Set up:Twin Peaks, Population 51,201, is a small set inside Washington state on the Canadian border. Pete Martell, who helps run the local sawmill, discovers Laura Palmer, dead, wrapped in plastic tarp on the lakeshore. The local law enforcement, Sheriff Harry S. Truman and his deputies, are immediately on scene.
Ronette Pulaski stumbles into town in a daze, skimpily dressed, with the same twine marks found on her wrists that Laura Palmer had.
FBI Special Agent Dale Cooper arrives, having been on a similar case where other young ladies have died. The letter J is found underneath her fingernail and implicates everyone whose name begins with J, which is nearly every character on screen.
Discussion with Spoilers:John Gardner in The Forms of Fiction argues that the form helps create meaning. This can be true if with limited utility. I'll start with the "mystery" as a form that shapes what is and isn't going on here.
We have a crime--murder--and typical clues, such as the letter J. But the show veers from the form in its unorthodox methods of detection, primarily in its use of dreams, clairvoyance, and intuition. We accept this, in part, because Sherlock Holmes our founding father of mysteries, worked with such encyclopedic knowledge that it often seemed supernatural. However, one might attribute their use to scientific observations such micro-expressions or body gestures although none of that is specifically used.

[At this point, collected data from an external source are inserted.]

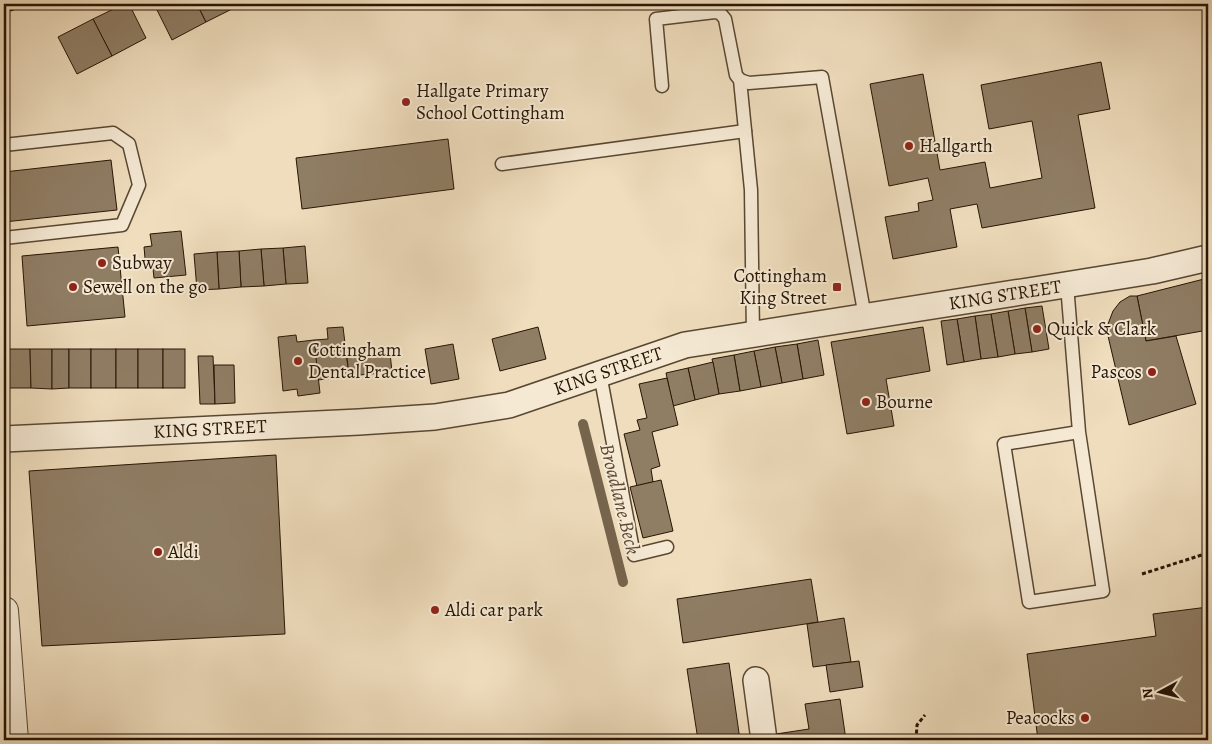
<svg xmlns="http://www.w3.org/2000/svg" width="1212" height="744" font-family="Alegreya,serif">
<rect width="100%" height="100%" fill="#efddbd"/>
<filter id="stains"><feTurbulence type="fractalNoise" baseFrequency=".004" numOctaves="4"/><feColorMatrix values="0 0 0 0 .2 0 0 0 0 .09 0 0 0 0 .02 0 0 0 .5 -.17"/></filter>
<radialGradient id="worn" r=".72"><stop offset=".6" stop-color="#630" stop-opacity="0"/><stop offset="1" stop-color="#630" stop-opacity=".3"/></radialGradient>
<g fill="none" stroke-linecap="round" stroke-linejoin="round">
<!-- stream -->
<polyline stroke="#76644d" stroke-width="10" points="583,424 623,582"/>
</g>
<!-- building -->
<g fill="#8f7d64" stroke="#271504">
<polygon points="124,4 129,4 146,38 112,56 93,19"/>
<polygon points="160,4 197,4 206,22 172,40 155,6"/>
<polygon points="197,4 242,4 206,22"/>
<polygon points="93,19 112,56 77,74 58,37"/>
<polygon points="1101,62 1110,109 1078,115 1095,208 982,228 977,204 950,209 957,247 893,259 885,217 919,211 918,203 933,200 928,178 889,186 870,84 923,74 940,170 985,162 990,188 1042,178 1032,121 989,129 981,85"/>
<polygon points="448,139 454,189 302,209 296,158"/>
<polygon points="111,160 117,210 4,222 4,172"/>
<polygon points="181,231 186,275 154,278 153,269 146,269 144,247 152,246 150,234"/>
<polygon points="305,246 308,283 286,284 283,248"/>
<polygon points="118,247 125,317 27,326 22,256"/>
<polygon points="283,248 286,284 264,286 261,249"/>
<polygon points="261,249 264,286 241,287 239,251"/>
<polygon points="239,251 241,287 219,289 217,252"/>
<polygon points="217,252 219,289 197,290 194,254"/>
<polygon points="1208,278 1208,330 1146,341 1137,296"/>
<polygon points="1130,296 1137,296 1146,341 1176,336 1196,404 1129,425 1108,336 1108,324 1113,311 1120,302"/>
<polygon points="1042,306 1049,349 1032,352 1025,308"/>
<polygon points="1025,308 1032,352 1015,354 1008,311"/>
<polygon points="1008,311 1015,354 998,357 991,314"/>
<polygon points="991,314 998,357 981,359 975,316"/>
<polygon points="975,316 981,359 964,362 957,319"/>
<polygon points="957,319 964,362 947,365 941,321"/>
<polygon points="343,327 349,376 318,380 314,340 328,339 327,328"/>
<polygon points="538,327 546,359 500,371 492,339"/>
<polygon points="923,327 930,371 886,379 894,426 847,434 831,342"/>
<polygon points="296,335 297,342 314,340 320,393 298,396 297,389 283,391 278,337"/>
<polygon points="818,340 824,375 803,379 797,344"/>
<polygon points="453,344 459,379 431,384 425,349"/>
<polygon points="797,344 803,379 782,383 775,347"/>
<polygon points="775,347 782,383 761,387 754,351"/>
<polygon points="8,349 30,349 31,388 9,388"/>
<polygon points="30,349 52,349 52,389 31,388"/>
<polygon points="52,349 69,349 69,388 52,389"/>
<rect x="69" y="349" width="22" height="39"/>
<rect x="91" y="349" width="25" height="39"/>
<rect x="116" y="349" width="22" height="39"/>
<rect x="138" y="349" width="25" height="39"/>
<rect x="163" y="349" width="22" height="39"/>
<polygon points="754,351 761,387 740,391 734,355"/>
<polygon points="390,353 392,372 349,376 347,357"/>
<polygon points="734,355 740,391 719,394 712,359"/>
<polygon points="198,356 213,356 215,404 200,404"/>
<polygon points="713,362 719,394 695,400 688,368"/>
<polygon points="214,365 234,365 235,403 215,404"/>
<polygon points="688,368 695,400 673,406 666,373"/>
<polygon points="667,378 678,425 652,432 660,466 651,469 653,482 637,486 624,434 640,430 637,420 647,418 639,384"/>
<polygon points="276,455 285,634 42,646 29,471"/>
<polygon points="661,480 673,531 643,538 630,487"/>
<polygon points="811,579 818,622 683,643 677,599"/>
<polygon points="1208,607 1208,740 1038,740 1027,654 1156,636 1153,614"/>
<polygon points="844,618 851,662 813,667 807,624"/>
<polygon points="859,661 863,687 830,692 826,665"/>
<polygon points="729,663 740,740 698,740 687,669"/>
<polygon points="840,699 846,740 777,740 776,734 809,729 805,704"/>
</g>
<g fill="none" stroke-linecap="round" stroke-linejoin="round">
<!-- service casing -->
<g stroke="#594732" stroke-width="15">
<g id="service">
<polyline points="740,80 749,83 822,77 865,317"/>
<polyline points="662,86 656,19 715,12 720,13 725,19 736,75 740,80 751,190 753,335"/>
<polyline points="4,145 113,133 129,144 139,185 122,225 4,238"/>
<polyline points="502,164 745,131"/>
<polyline points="1067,285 1079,432 1103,591 1029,602 1004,444 1079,432"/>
<polyline points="600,374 634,555 667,547"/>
</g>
</g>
<!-- minor casing -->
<g stroke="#594732" stroke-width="28">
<g id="minor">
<polyline points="4,439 359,422 435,417 509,405 685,345 1034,290 1152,271 1208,258"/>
<polyline points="756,680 764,740"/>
</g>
</g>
<!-- tertiary casing -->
<g stroke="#594732" stroke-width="30">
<polyline id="tertiary" points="4,611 14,740"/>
</g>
<!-- path -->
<g stroke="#271504" stroke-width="3" stroke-dasharray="4 2.5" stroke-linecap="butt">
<polyline points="4,12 30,4"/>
<polyline points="1142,574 1208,553"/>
<polyline points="916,740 917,725 925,715"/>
</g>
<!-- service -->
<use href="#service" stroke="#f5e9d4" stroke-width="12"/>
<!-- minor -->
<use href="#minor" stroke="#f5e9d4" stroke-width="25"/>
<!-- tertiary -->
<use href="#tertiary" stroke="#f5e9d4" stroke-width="28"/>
</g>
<!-- markers -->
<g fill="#8f2418" stroke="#f5e9d4" stroke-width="2">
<circle cx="406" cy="102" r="5"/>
<circle cx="909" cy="146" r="5"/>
<circle cx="102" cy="263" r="5"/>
<circle cx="73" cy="287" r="5"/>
<rect x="832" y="282" width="10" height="10" rx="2.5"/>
<circle cx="1037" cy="329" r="5"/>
<circle cx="298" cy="361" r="5"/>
<circle cx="1152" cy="372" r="5"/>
<circle cx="866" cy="402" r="5"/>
<circle cx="158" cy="552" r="5"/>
<circle cx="435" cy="610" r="5"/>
<circle cx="1085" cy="718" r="5"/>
</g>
<g text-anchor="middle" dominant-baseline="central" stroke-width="4" stroke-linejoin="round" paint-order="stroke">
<!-- poi labels -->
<g font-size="19" fill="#271504" stroke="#f5e9d4" text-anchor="start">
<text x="416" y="91">Hallgate Primary<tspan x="416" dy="22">School Cottingham</tspan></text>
<text x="919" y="146">Hallgarth</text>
<text x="112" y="263">Subway</text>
<text x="827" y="276" text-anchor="end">Cottingham<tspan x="827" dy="22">King Street</tspan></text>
<text x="83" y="287">Sewell on the go</text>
<text x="1047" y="329">Quick &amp; Clark</text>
<text x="308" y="350">Cottingham<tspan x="308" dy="22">Dental Practice</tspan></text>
<text x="1142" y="372" text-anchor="end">Pascos</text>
<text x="876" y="402">Bourne</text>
<text x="168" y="552">Aldi</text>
<text x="445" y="610">Aldi car park</text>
<text x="1075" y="718" text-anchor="end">Peacocks</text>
</g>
<!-- street labels -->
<g font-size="19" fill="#271504" stroke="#f5e9d4">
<text transform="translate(1005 295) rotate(-9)">KING STREET</text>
<text transform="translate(608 371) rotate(-19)">KING STREET</text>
<text transform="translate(210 429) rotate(-3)">KING STREET</text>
</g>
<!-- water labels -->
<g font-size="20" font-style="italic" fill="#5c4a35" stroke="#f5e9d4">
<text transform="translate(620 499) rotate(76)">Broadlane Beck</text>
</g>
</g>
<!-- margin -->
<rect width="1212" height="744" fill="none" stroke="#efddbd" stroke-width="20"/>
<rect x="5" y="5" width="1202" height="734" fill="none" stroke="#271504" stroke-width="2.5"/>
<rect x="10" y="10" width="1192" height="724" fill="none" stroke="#271504"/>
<!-- north arrow -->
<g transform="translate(1160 692) rotate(263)" stroke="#f5e9d4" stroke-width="4" paint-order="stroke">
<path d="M0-4L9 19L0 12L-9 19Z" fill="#271504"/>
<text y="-8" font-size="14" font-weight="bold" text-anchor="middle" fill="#271504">N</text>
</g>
<rect width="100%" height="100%" filter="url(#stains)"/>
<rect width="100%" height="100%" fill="url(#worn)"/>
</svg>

Agent Cooper accepts his dreams and hallucinations as a legitimate form of evidence, and investigates on the basis of them, which no one questions. He throws rocks at a bottle to decide whether a person whose name starts with J is related to the murder of Laura Palmer.
The letter J is not only the name of the perpetrator, but also segues into the name of a culpable place. Even clues have double meanings.
Doubles are everywhere. Nearly everyone leads a double-life relationally--a bad one and a good one. If you're blond in Twin Peaks, your primary relationship is bad. Laura Palmer leads a double life as a popular student, but also a destructive one as a professional call girl who has a cocaine habit, which she uses to force her popular, football-playing boyfriend into the double life of dealing the drug. Palmer doubles again when her cousin arrives (played by the same person, except with dark hair). At one point, the actress plays the doubled cousin doubling as her cousin.
Most of the characters have these double relationships, double employments. Benjamin Horne, for instance, not only owns an above-board lodge and department store, but also has plans for the destruction of the sawmill and its owners, not to mention some stake in the prostitution ring in the casino on the other side of the Canadian border. Canada isn't Canada, per se, but that borderland of personality where people aren't who they display on the surface.
The town and its attitudes and limited locales feel more provincial and casual than a town of 50,000. 5,000 may be more accurate. This, too, might be considered a double: plenty of employment opportunity of a larger town but with the casual and intimate relations of a smaller town.
Interestingly, the secondary double assumes the primary role within the narrative in most cases.
I'd be curious to learn what true-form mystery aficionados thought of the series when it aired. One imagines a lot of grumbling consternation.